* **問題文**
すべてのレコードについて、空行を除いた各行を番号付きリストとして出力してください。画像は出力に含めないでください。
↓↓↓
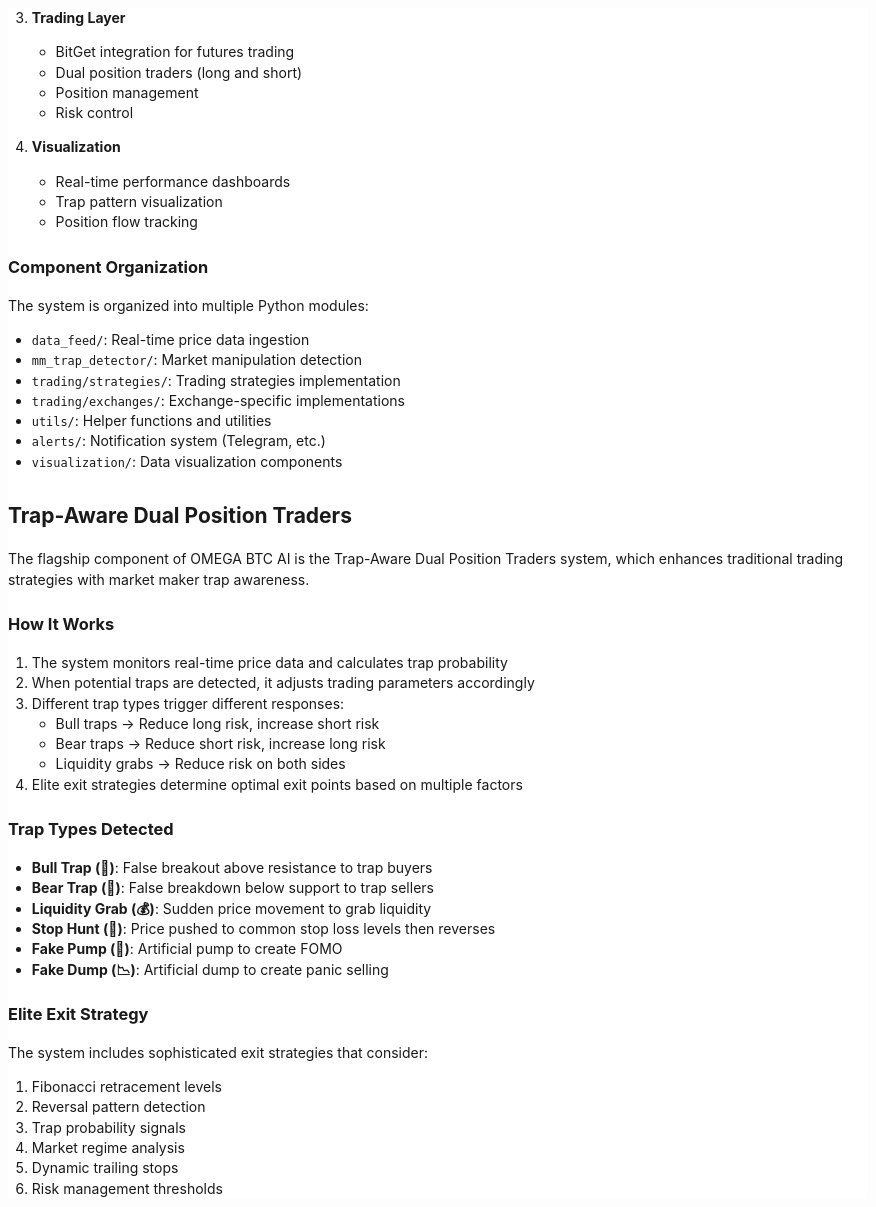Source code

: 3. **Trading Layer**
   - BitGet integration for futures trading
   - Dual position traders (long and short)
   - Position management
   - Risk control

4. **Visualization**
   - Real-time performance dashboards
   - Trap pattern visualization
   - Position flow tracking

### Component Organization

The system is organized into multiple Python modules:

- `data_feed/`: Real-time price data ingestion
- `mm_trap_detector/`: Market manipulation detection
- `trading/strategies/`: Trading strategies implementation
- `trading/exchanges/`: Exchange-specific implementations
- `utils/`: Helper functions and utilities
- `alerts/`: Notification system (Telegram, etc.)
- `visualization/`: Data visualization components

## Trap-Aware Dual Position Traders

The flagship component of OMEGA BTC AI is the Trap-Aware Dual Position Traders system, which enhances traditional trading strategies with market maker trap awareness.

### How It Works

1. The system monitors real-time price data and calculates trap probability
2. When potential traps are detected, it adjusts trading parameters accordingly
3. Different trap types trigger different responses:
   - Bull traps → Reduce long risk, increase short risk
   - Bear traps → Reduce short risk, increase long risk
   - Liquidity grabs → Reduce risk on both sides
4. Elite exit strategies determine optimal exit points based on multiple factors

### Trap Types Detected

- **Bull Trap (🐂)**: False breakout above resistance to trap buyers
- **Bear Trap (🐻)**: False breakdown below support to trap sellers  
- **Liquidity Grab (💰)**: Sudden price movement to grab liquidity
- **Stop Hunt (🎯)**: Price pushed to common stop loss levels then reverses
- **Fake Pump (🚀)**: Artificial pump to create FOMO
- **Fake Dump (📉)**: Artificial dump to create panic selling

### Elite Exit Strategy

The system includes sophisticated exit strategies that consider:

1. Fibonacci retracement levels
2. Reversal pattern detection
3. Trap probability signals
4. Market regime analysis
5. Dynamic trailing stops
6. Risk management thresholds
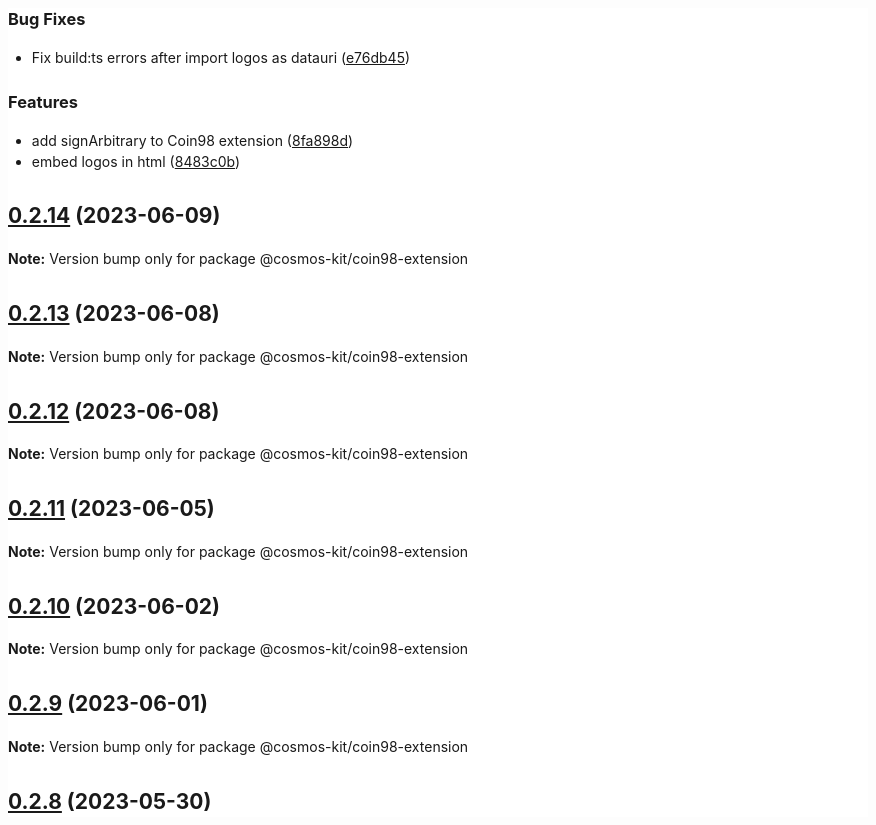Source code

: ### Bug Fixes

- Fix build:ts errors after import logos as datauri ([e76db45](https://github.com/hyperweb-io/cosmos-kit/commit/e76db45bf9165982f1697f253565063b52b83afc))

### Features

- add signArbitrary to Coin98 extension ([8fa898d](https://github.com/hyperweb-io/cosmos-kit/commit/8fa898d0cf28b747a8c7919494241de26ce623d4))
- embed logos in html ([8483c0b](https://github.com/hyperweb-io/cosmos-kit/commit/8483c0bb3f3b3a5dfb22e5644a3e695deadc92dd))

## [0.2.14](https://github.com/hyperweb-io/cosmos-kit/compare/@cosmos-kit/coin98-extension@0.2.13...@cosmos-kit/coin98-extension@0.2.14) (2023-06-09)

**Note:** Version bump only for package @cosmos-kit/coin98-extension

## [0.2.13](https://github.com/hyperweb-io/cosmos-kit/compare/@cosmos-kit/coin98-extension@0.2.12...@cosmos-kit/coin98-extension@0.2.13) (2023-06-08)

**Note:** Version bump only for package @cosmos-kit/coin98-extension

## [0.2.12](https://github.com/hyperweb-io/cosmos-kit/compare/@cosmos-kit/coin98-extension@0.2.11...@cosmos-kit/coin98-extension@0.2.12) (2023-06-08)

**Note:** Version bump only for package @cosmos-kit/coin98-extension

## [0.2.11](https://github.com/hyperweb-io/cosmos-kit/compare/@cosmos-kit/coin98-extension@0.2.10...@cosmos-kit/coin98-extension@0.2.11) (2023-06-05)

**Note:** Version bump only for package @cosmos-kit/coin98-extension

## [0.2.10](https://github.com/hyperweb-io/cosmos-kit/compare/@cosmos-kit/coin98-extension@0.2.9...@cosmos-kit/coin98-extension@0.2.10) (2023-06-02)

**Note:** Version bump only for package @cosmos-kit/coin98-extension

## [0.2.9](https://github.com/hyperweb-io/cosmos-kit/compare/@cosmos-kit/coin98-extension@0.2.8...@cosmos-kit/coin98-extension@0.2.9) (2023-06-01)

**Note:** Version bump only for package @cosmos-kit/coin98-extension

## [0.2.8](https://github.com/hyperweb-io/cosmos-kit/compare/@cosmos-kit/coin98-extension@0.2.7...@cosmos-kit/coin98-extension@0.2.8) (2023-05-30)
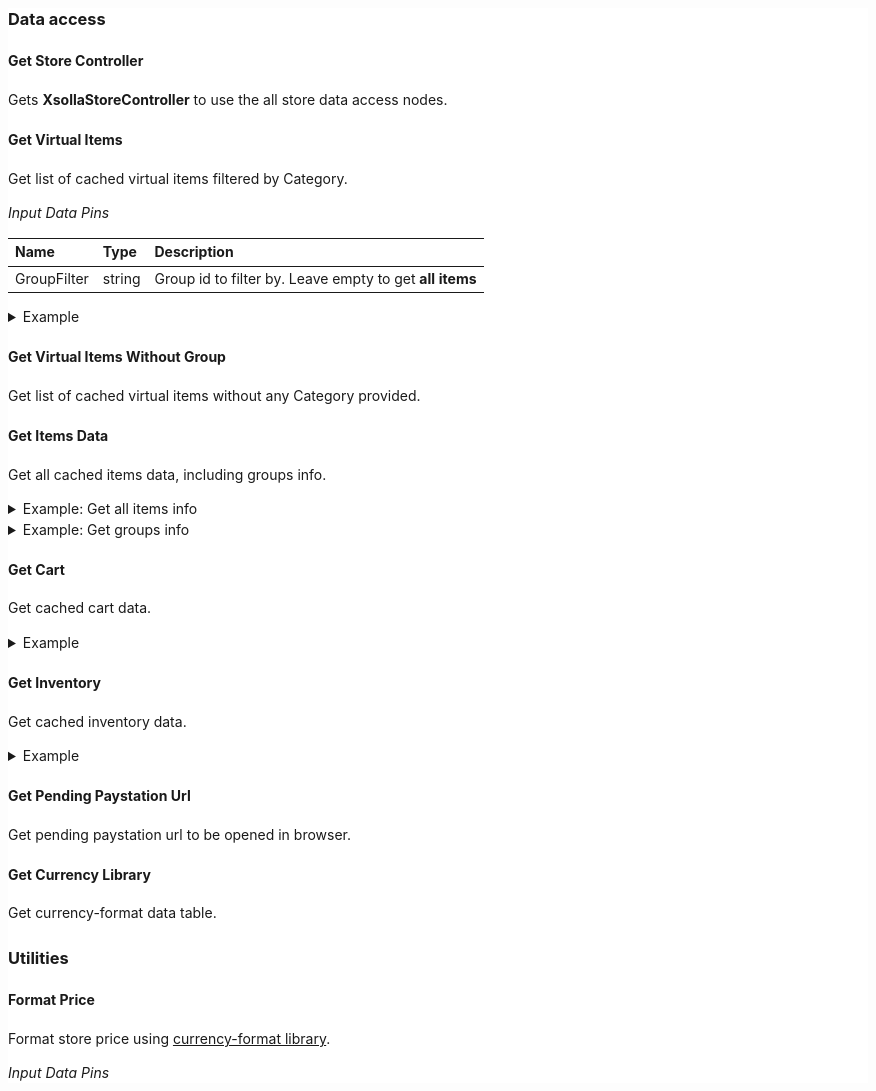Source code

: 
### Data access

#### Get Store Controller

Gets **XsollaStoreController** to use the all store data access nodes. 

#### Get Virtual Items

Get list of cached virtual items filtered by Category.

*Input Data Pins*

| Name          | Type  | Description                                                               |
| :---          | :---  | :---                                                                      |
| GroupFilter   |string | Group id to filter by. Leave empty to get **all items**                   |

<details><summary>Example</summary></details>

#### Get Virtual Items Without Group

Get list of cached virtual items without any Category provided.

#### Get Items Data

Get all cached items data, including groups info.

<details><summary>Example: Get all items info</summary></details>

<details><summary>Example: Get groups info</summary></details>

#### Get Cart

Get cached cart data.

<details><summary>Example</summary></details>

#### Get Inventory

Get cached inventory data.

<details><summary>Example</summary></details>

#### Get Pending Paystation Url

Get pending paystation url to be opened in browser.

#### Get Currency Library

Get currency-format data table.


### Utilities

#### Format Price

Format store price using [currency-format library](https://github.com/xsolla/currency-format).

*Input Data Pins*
↑↑↑
* **解答**
1. Source code
2. : 3. **Trading Layer**
3.    - BitGet integration for futures trading
4.    - Dual position traders (long and short)
5.    - Position management
6.    - Risk control
7. 4. **Visualization**
8.    - Real-time performance dashboards
9.    - Trap pattern visualization
10.    - Position flow tracking
11. ### Component Organization
12. The system is organized into multiple Python modules:
13. - `data_feed/`: Real-time price data ingestion
14. - `mm_trap_detector/`: Market manipulation detection
15. - `trading/strategies/`: Trading strategies implementation
16. - `trading/exchanges/`: Exchange-specific implementations
17. - `utils/`: Helper functions and utilities
18. - `alerts/`: Notification system (Telegram, etc.)
19. - `visualization/`: Data visualization components
20. ## Trap-Aware Dual Position Traders
21. The flagship component of OMEGA BTC AI is the Trap-Aware Dual Position Traders system, which enhances traditional trading strategies with market maker trap awareness.
22. ### How It Works
23. 1. The system monitors real-time price data and calculates trap probability
24. 2. When potential traps are detected, it adjusts trading parameters accordingly
25. 3. Different trap types trigger different responses:
26.    - Bull traps → Reduce long risk, increase short risk
27.    - Bear traps → Reduce short risk, increase long risk
28.    - Liquidity grabs → Reduce risk on both sides
29. 4. Elite exit strategies determine optimal exit points based on multiple factors
30. ### Trap Types Detected
31. - **Bull Trap (🐂)**: False breakout above resistance to trap buyers
32. - **Bear Trap (🐻)**: False breakdown below support to trap sellers  
33. - **Liquidity Grab (💰)**: Sudden price movement to grab liquidity
34. - **Stop Hunt (🎯)**: Price pushed to common stop loss levels then reverses
35. - **Fake Pump (🚀)**: Artificial pump to create FOMO
36. - **Fake Dump (📉)**: Artificial dump to create panic selling
37. ### Elite Exit Strategy
38. The system includes sophisticated exit strategies that consider:
39. 1. Fibonacci retracement levels
40. 2. Reversal pattern detection
41. 3. Trap probability signals
42. 4. Market regime analysis
43. 5. Dynamic trailing stops
44. 6. Risk management thresholds
45. Source code
46. : ### Bug Fixes
47. - Fix build:ts errors after import logos as datauri ([e76db45](https://github.com/hyperweb-io/cosmos-kit/commit/e76db45bf9165982f1697f253565063b52b83afc))
48. ### Features
49. - add signArbitrary to Coin98 extension ([8fa898d](https://github.com/hyperweb-io/cosmos-kit/commit/8fa898d0cf28b747a8c7919494241de26ce623d4))
50. - embed logos in html ([8483c0b](https://github.com/hyperweb-io/cosmos-kit/commit/8483c0bb3f3b3a5dfb22e5644a3e695deadc92dd))
51. ## [0.2.14](https://github.com/hyperweb-io/cosmos-kit/compare/@cosmos-kit/coin98-extension@0.2.13...@cosmos-kit/coin98-extension@0.2.14) (2023-06-09)
52. **Note:** Version bump only for package @cosmos-kit/coin98-extension
53. ## [0.2.13](https://github.com/hyperweb-io/cosmos-kit/compare/@cosmos-kit/coin98-extension@0.2.12...@cosmos-kit/coin98-extension@0.2.13) (2023-06-08)
54. **Note:** Version bump only for package @cosmos-kit/coin98-extension
55. ## [0.2.12](https://github.com/hyperweb-io/cosmos-kit/compare/@cosmos-kit/coin98-extension@0.2.11...@cosmos-kit/coin98-extension@0.2.12) (2023-06-08)
56. **Note:** Version bump only for package @cosmos-kit/coin98-extension
57. ## [0.2.11](https://github.com/hyperweb-io/cosmos-kit/compare/@cosmos-kit/coin98-extension@0.2.10...@cosmos-kit/coin98-extension@0.2.11) (2023-06-05)
58. **Note:** Version bump only for package @cosmos-kit/coin98-extension
59. ## [0.2.10](https://github.com/hyperweb-io/cosmos-kit/compare/@cosmos-kit/coin98-extension@0.2.9...@cosmos-kit/coin98-extension@0.2.10) (2023-06-02)
60. **Note:** Version bump only for package @cosmos-kit/coin98-extension
61. ## [0.2.9](https://github.com/hyperweb-io/cosmos-kit/compare/@cosmos-kit/coin98-extension@0.2.8...@cosmos-kit/coin98-extension@0.2.9) (2023-06-01)
62. **Note:** Version bump only for package @cosmos-kit/coin98-extension
63. ## [0.2.8](https://github.com/hyperweb-io/cosmos-kit/compare/@cosmos-kit/coin98-extension@0.2.7...@cosmos-kit/coin98-extension@0.2.8) (2023-05-30)
64. Source code
65. : 
66. ### Data access
67. #### Get Store Controller
68. Gets **XsollaStoreController** to use the all store data access nodes. 
69. #### Get Virtual Items
70. Get list of cached virtual items filtered by Category.
71. *Input Data Pins*
72. | Name          | Type  | Description                                                               |
73. | :---          | :---  | :---                                                                      |
74. | GroupFilter   |string | Group id to filter by. Leave empty to get **all items**                   |
75. <details><summary>Example</summary></details>
76. #### Get Virtual Items Without Group
77. Get list of cached virtual items without any Category provided.
78. #### Get Items Data
79. Get all cached items data, including groups info.
80. <details><summary>Example: Get all items info</summary></details>
81. <details><summary>Example: Get groups info</summary></details>
82. #### Get Cart
83. Get cached cart data.
84. <details><summary>Example</summary></details>
85. #### Get Inventory
86. Get cached inventory data.
87. <details><summary>Example</summary></details>
88. #### Get Pending Paystation Url
89. Get pending paystation url to be opened in browser.
90. #### Get Currency Library
91. Get currency-format data table.
92. ### Utilities
93. #### Format Price
94. Format store price using [currency-format library](https://github.com/xsolla/currency-format).
95. *Input Data Pins*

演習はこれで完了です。